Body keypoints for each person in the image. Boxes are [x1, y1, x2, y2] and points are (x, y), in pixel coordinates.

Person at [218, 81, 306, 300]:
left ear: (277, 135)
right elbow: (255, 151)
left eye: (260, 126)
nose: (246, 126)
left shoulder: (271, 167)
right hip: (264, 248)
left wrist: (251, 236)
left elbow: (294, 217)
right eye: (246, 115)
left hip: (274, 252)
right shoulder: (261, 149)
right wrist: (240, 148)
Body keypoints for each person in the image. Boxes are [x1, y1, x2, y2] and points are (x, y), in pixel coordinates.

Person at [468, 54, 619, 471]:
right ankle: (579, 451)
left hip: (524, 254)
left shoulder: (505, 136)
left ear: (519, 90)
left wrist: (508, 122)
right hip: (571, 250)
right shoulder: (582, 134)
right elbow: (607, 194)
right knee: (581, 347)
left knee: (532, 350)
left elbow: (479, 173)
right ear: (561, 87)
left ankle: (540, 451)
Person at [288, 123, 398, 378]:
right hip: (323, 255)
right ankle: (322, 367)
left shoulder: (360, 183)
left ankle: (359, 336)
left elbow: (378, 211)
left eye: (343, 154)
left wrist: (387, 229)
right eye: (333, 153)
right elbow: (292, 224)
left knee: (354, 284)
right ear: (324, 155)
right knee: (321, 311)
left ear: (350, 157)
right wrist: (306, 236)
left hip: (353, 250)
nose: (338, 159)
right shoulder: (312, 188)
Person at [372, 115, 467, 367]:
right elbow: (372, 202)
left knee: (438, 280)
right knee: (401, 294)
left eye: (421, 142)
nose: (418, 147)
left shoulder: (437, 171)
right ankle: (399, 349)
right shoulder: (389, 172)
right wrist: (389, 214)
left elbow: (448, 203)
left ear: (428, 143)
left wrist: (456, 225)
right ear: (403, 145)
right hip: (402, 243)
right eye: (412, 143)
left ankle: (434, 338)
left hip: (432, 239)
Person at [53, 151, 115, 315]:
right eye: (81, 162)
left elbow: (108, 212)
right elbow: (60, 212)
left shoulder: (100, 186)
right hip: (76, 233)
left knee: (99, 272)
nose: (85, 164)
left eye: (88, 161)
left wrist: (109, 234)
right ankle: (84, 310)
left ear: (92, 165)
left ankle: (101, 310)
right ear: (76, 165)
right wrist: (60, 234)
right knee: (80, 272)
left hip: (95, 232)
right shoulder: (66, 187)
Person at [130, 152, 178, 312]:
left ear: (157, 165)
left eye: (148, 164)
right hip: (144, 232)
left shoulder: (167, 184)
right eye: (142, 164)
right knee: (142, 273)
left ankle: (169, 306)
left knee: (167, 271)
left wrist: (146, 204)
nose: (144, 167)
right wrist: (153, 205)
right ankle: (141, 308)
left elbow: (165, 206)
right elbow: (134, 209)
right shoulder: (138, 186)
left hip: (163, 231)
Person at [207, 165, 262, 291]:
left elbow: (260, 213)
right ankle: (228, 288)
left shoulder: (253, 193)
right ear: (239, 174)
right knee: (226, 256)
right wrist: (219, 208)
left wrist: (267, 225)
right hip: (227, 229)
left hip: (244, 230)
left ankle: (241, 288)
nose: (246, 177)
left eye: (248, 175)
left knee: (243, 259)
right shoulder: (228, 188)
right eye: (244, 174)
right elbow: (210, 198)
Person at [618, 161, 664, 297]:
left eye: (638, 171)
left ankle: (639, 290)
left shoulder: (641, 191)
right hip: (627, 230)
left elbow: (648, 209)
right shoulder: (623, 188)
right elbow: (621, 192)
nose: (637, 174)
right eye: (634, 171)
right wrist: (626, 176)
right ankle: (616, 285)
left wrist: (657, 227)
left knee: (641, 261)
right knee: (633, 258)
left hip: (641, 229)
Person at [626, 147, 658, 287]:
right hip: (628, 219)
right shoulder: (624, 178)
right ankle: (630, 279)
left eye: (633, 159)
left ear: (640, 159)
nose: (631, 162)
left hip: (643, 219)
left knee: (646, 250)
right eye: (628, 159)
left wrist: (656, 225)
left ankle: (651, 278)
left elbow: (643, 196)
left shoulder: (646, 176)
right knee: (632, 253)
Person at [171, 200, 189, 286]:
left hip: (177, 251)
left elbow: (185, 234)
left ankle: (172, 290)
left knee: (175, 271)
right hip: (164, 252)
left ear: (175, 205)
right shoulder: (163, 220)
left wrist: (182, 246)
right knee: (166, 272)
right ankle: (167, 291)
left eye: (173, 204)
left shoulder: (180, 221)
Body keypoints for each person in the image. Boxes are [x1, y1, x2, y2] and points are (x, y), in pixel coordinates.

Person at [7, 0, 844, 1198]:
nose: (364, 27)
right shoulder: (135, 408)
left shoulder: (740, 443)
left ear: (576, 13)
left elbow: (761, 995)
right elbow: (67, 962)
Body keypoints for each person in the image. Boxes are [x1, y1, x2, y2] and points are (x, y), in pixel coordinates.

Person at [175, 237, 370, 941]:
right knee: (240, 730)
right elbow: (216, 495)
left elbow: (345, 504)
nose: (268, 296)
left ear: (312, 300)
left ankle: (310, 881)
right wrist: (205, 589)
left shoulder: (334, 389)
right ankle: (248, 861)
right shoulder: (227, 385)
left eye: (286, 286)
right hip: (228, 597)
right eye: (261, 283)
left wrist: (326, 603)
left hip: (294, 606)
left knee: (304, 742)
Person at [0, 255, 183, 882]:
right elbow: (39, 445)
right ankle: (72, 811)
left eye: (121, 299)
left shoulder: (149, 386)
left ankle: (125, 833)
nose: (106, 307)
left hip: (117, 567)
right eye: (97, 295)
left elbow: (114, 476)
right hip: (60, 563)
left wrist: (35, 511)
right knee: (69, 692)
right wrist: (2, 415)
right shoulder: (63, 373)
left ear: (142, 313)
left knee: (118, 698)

* **EXERCISE AIM**:
Could you write out all the records exactly, please?

* **PROBLEM SOLUTION**:
Body keypoints for each person in the image. Boxes are [x1, y1, x2, y2] and points are (x, y), in pixel coordinates.

Person at [218, 81, 306, 300]:
left ear: (277, 135)
right elbow: (255, 151)
left eye: (260, 126)
nose: (246, 126)
left shoulder: (271, 167)
right hip: (264, 248)
left wrist: (251, 236)
left elbow: (294, 217)
right eye: (246, 115)
left hip: (274, 252)
right shoulder: (261, 149)
right wrist: (240, 148)
Body keypoints for each person in the image. Boxes are [x1, y1, x2, y2] and points are (x, y), in pixel coordinates.

Person at [468, 54, 619, 471]:
right ankle: (579, 451)
left hip: (524, 254)
left shoulder: (505, 136)
left ear: (519, 90)
left wrist: (508, 122)
right hip: (571, 250)
right shoulder: (582, 134)
right elbow: (607, 194)
right knee: (581, 347)
left knee: (532, 350)
left elbow: (479, 173)
right ear: (561, 87)
left ankle: (540, 451)
Person at [288, 123, 398, 378]:
right hip: (323, 255)
right ankle: (322, 367)
left shoulder: (360, 183)
left ankle: (359, 336)
left elbow: (378, 211)
left eye: (343, 154)
left wrist: (387, 229)
right eye: (333, 153)
right elbow: (292, 224)
left knee: (354, 284)
right ear: (324, 155)
right knee: (321, 311)
left ear: (350, 157)
right wrist: (306, 236)
left hip: (353, 250)
nose: (338, 159)
right shoulder: (312, 188)
Person at [372, 115, 467, 367]:
right elbow: (372, 202)
left knee: (438, 280)
right knee: (401, 294)
left eye: (421, 142)
nose: (418, 147)
left shoulder: (437, 171)
right ankle: (399, 349)
right shoulder: (389, 172)
right wrist: (389, 214)
left elbow: (448, 203)
left ear: (428, 143)
left wrist: (456, 225)
right ear: (403, 145)
right hip: (402, 243)
right eye: (412, 143)
left ankle: (434, 338)
left hip: (432, 239)
Person at [53, 151, 115, 315]:
right eye: (81, 162)
left elbow: (108, 212)
right elbow: (60, 212)
left shoulder: (100, 186)
right hip: (76, 233)
left knee: (99, 272)
nose: (85, 164)
left eye: (88, 161)
left wrist: (109, 234)
right ankle: (84, 310)
left ear: (92, 165)
left ankle: (101, 310)
right ear: (76, 165)
right wrist: (60, 234)
right knee: (80, 272)
left hip: (95, 232)
right shoulder: (66, 187)
Person at [130, 152, 178, 312]:
left ear: (157, 165)
left eye: (148, 164)
right hip: (144, 232)
left shoulder: (167, 184)
right eye: (142, 164)
right knee: (142, 273)
left ankle: (169, 306)
left knee: (167, 271)
left wrist: (146, 204)
nose: (144, 167)
right wrist: (153, 205)
right ankle: (141, 308)
left elbow: (165, 206)
right elbow: (134, 209)
right shoulder: (138, 186)
left hip: (163, 231)
Person at [207, 165, 262, 291]:
left elbow: (260, 213)
right ankle: (228, 288)
left shoulder: (253, 193)
right ear: (239, 174)
right knee: (226, 256)
right wrist: (219, 208)
left wrist: (267, 225)
right hip: (227, 229)
left hip: (244, 230)
left ankle: (241, 288)
nose: (246, 177)
left eye: (248, 175)
left knee: (243, 259)
right shoulder: (228, 188)
right eye: (244, 174)
right elbow: (210, 198)
Person at [618, 161, 664, 297]:
left eye: (638, 171)
left ankle: (639, 290)
left shoulder: (641, 191)
right hip: (627, 230)
left elbow: (648, 209)
right shoulder: (623, 188)
right elbow: (621, 192)
nose: (637, 174)
right eye: (634, 171)
right wrist: (626, 176)
right ankle: (616, 285)
left wrist: (657, 227)
left knee: (641, 261)
right knee: (633, 258)
left hip: (641, 229)
Person at [626, 147, 658, 287]:
right hip: (628, 219)
right shoulder: (624, 178)
right ankle: (630, 279)
left eye: (633, 159)
left ear: (640, 159)
nose: (631, 162)
left hip: (643, 219)
left knee: (646, 250)
right eye: (628, 159)
left wrist: (656, 225)
left ankle: (651, 278)
left elbow: (643, 196)
left shoulder: (646, 176)
right knee: (632, 253)
Person at [171, 200, 189, 286]:
left hip: (177, 251)
left elbow: (185, 234)
left ankle: (172, 290)
left knee: (175, 271)
right hip: (164, 252)
left ear: (175, 205)
right shoulder: (163, 220)
left wrist: (182, 246)
right knee: (166, 272)
right ankle: (167, 291)
left eye: (173, 204)
left shoulder: (180, 221)
Body keypoints for each person in the image. Boxes are [x1, y1, x2, y2] and points are (x, y), in pixel coordinates.

Person at [7, 0, 844, 1198]:
nose: (364, 27)
right shoulder: (135, 408)
left shoulder: (740, 443)
left ear: (576, 13)
left elbow: (761, 995)
right elbow: (67, 962)
Body keypoints for each person in the image. Boxes are [x1, y1, x2, y2] and points are (x, y), in pixel coordinates.

Person at [175, 237, 370, 941]:
right knee: (240, 730)
right elbow: (216, 495)
left elbow: (345, 504)
nose: (268, 296)
left ear: (312, 300)
left ankle: (310, 881)
right wrist: (205, 589)
left shoulder: (334, 389)
right ankle: (248, 861)
right shoulder: (227, 385)
left eye: (286, 286)
right hip: (228, 597)
right eye: (261, 283)
left wrist: (326, 603)
left hip: (294, 606)
left knee: (304, 742)
Person at [0, 255, 183, 882]:
right elbow: (39, 445)
right ankle: (72, 811)
left eye: (121, 299)
left shoulder: (149, 386)
left ankle: (125, 833)
nose: (106, 307)
left hip: (117, 567)
right eye: (97, 295)
left elbow: (114, 476)
right hip: (60, 563)
left wrist: (35, 511)
right knee: (69, 692)
right wrist: (2, 415)
right shoulder: (63, 373)
left ear: (142, 313)
left knee: (118, 698)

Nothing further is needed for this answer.